YOUR GOAL
Copy each line of the following material that has the string "năng".

++++++++

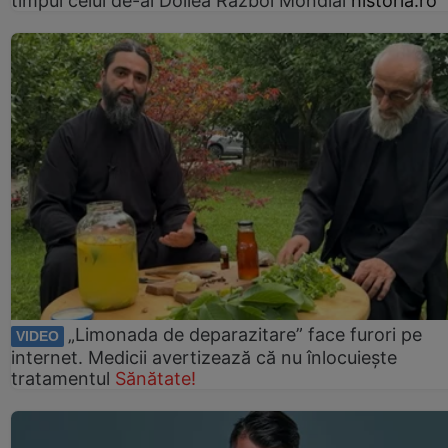
timpul celui de-al Doilea Război Mondial
historia.ro
„Limonada de deparazitare” face furori pe
VIDEO
internet. Medicii avertizează că nu înlocuiește
tratamentul
Sănătate!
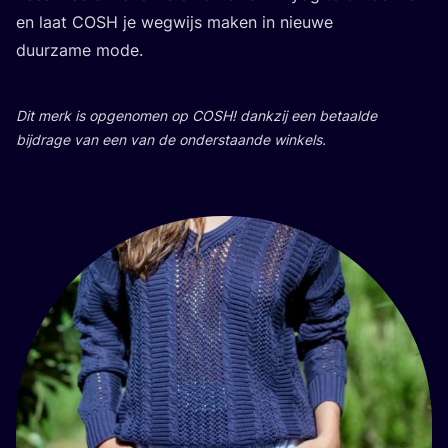
en laat
COSH
je weg­wijs maken in nieu­we
duur­za­me mode.
Dit merk is opge­no­men op
COSH
! dank­zij een betaal­de
bij­dra­ge van een van de onder­staan­de winkels.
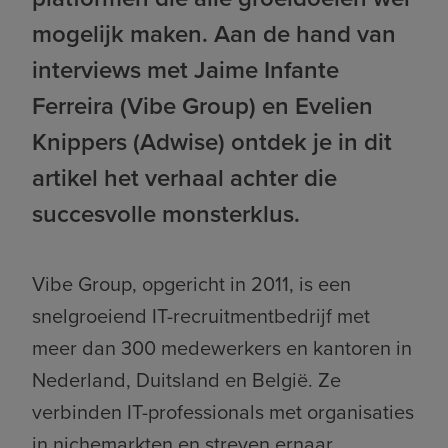
mogelijk maken. Aan de hand van
interviews met Jaime Infante
Ferreira (Vibe Group) en Evelien
Knippers (Adwise) ontdek je in dit
artikel het verhaal achter die
succesvolle monsterklus.
Vibe Group, opgericht in 2011, is een
snelgroeiend IT-recruitmentbedrijf met
meer dan 300 medewerkers en kantoren in
Nederland, Duitsland en België. Ze
verbinden IT-professionals met organisaties
in nichemarkten en streven ernaar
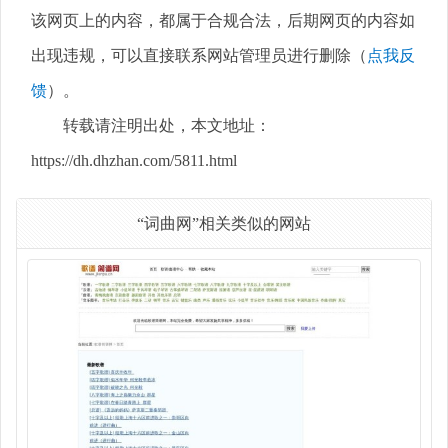
该网页上的内容，都属于合规合法，后期网页的内容如
出现违规，可以直接联系网站管理员进行删除（
点我反
馈
）。
转载请注明出处，本文地址：
https://dh.dhzhan.com/5811.html
“词曲网”相关类似的网站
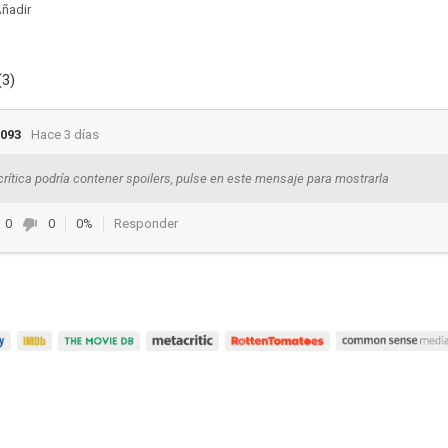
ñadir
(3)
093
Hace 3 días
crítica podría contener spoilers, pulse en este mensaje para mostrarla
0
0
0%
Responder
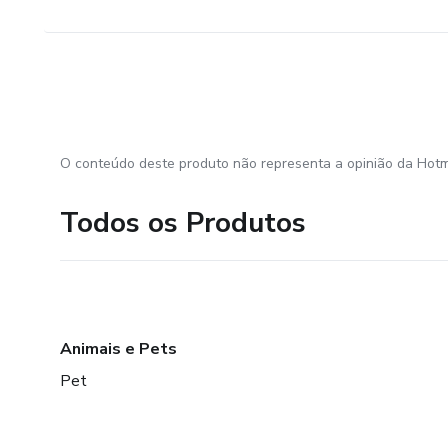
O conteúdo deste produto não representa a opinião da Hotm
Todos os Produtos
Animais e Pets
Pet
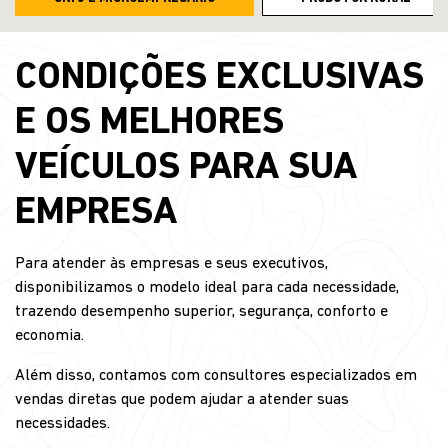
CONDIÇÕES EXCLUSIVAS
E OS MELHORES
VEÍCULOS PARA SUA
EMPRESA
Para atender às empresas e seus executivos,
disponibilizamos o modelo ideal para cada necessidade,
trazendo desempenho superior, segurança, conforto e
economia.
Além disso, contamos com consultores especializados em
vendas diretas que podem ajudar a atender suas
necessidades.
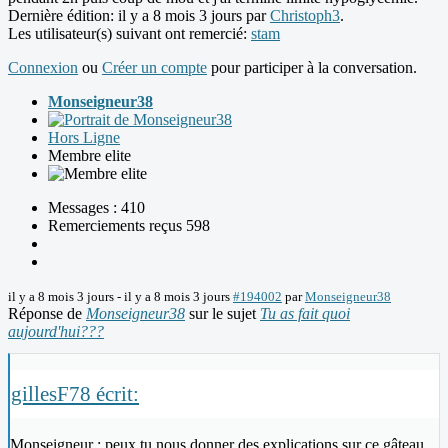
Dernière édition: il y a 8 mois 3 jours par
Christoph3
.
Les utilisateur(s) suivant ont remercié:
stam
Connexion
ou
Créer un compte
pour participer à la conversation.
Monseigneur38
Hors Ligne
Membre elite
Messages : 410
Remerciements reçus 598
il y a 8 mois 3 jours
-
il y a 8 mois 3 jours
#194002
par
Monseigneur38
Réponse de
Monseigneur38
sur le sujet
Tu as fait quoi
aujourd'hui???
gillesF78 écrit:
Monseigneur : peux tu nous donner des explications sur ce gâteau,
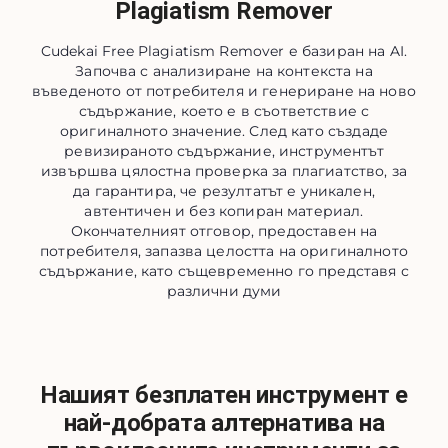
Plagiatism Remover
Cudekai Free Plagiatism Remover е базиран на AI.
Започва с анализиране на контекста на
въведеното от потребителя и генериране на ново
съдържание, което е в съответствие с
оригиналното значение. След като създаде
ревизираното съдържание, инструментът
извършва цялостна проверка за плагиатство, за
да гарантира, че резултатът е уникален,
автентичен и без копиран материал.
Окончателният отговор, предоставен на
потребителя, запазва целостта на оригиналното
съдържание, като същевременно го представя с
различни думи
Нашият безплатен инструмент е
най-добрата алтернатива на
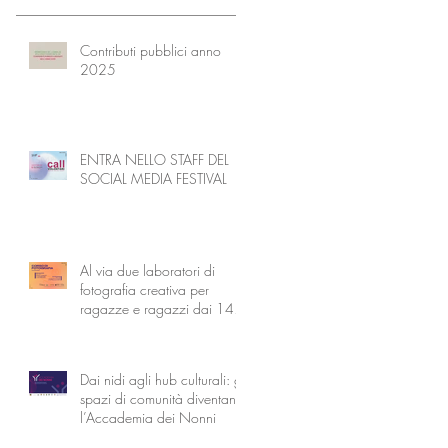
Contributi pubblici anno
2025
ENTRA NELLO STAFF DEL
SOCIAL MEDIA FESTIVAL
Al via due laboratori di
fotografia creativa per
ragazze e ragazzi dai 14
ai 18 anni
Dai nidi agli hub culturali: gli
spazi di comunità diventano
l’Accademia dei Nonni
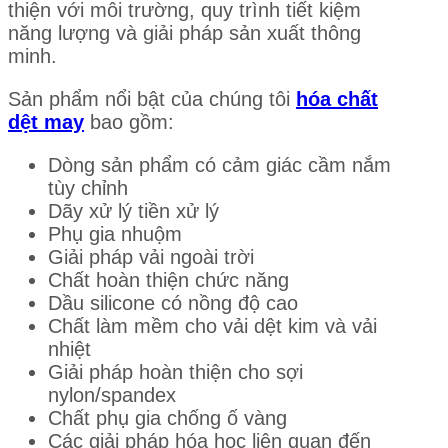
thiện với môi trường, quy trình tiết kiệm
năng lượng và giải pháp sản xuất thông
minh.
Sản phẩm nổi bật của chúng tôi
hóa chất
dệt may
bao gồm:
Dòng sản phẩm có cảm giác cầm nắm
tùy chỉnh
Dãy xử lý tiền xử lý
Phụ gia nhuộm
Giải pháp vải ngoài trời
Chất hoàn thiện chức năng
Dầu silicone có nồng độ cao
Chất làm mềm cho vải dệt kim và vải
nhiệt
Giải pháp hoàn thiện cho sợi
nylon/spandex
Chất phụ gia chống ố vàng
Các giải pháp hóa học liên quan đến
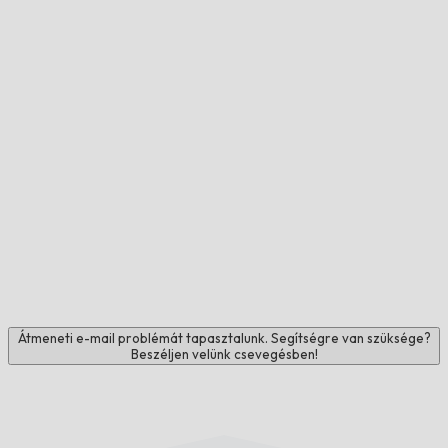
Átmeneti e-mail problémát tapasztalunk. Segítségre van szüksége?
Beszéljen velünk csevegésben!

++++++++

REPLY
năng lượng và giải pháp sản xuất thông
Chất hoàn thiện chức năng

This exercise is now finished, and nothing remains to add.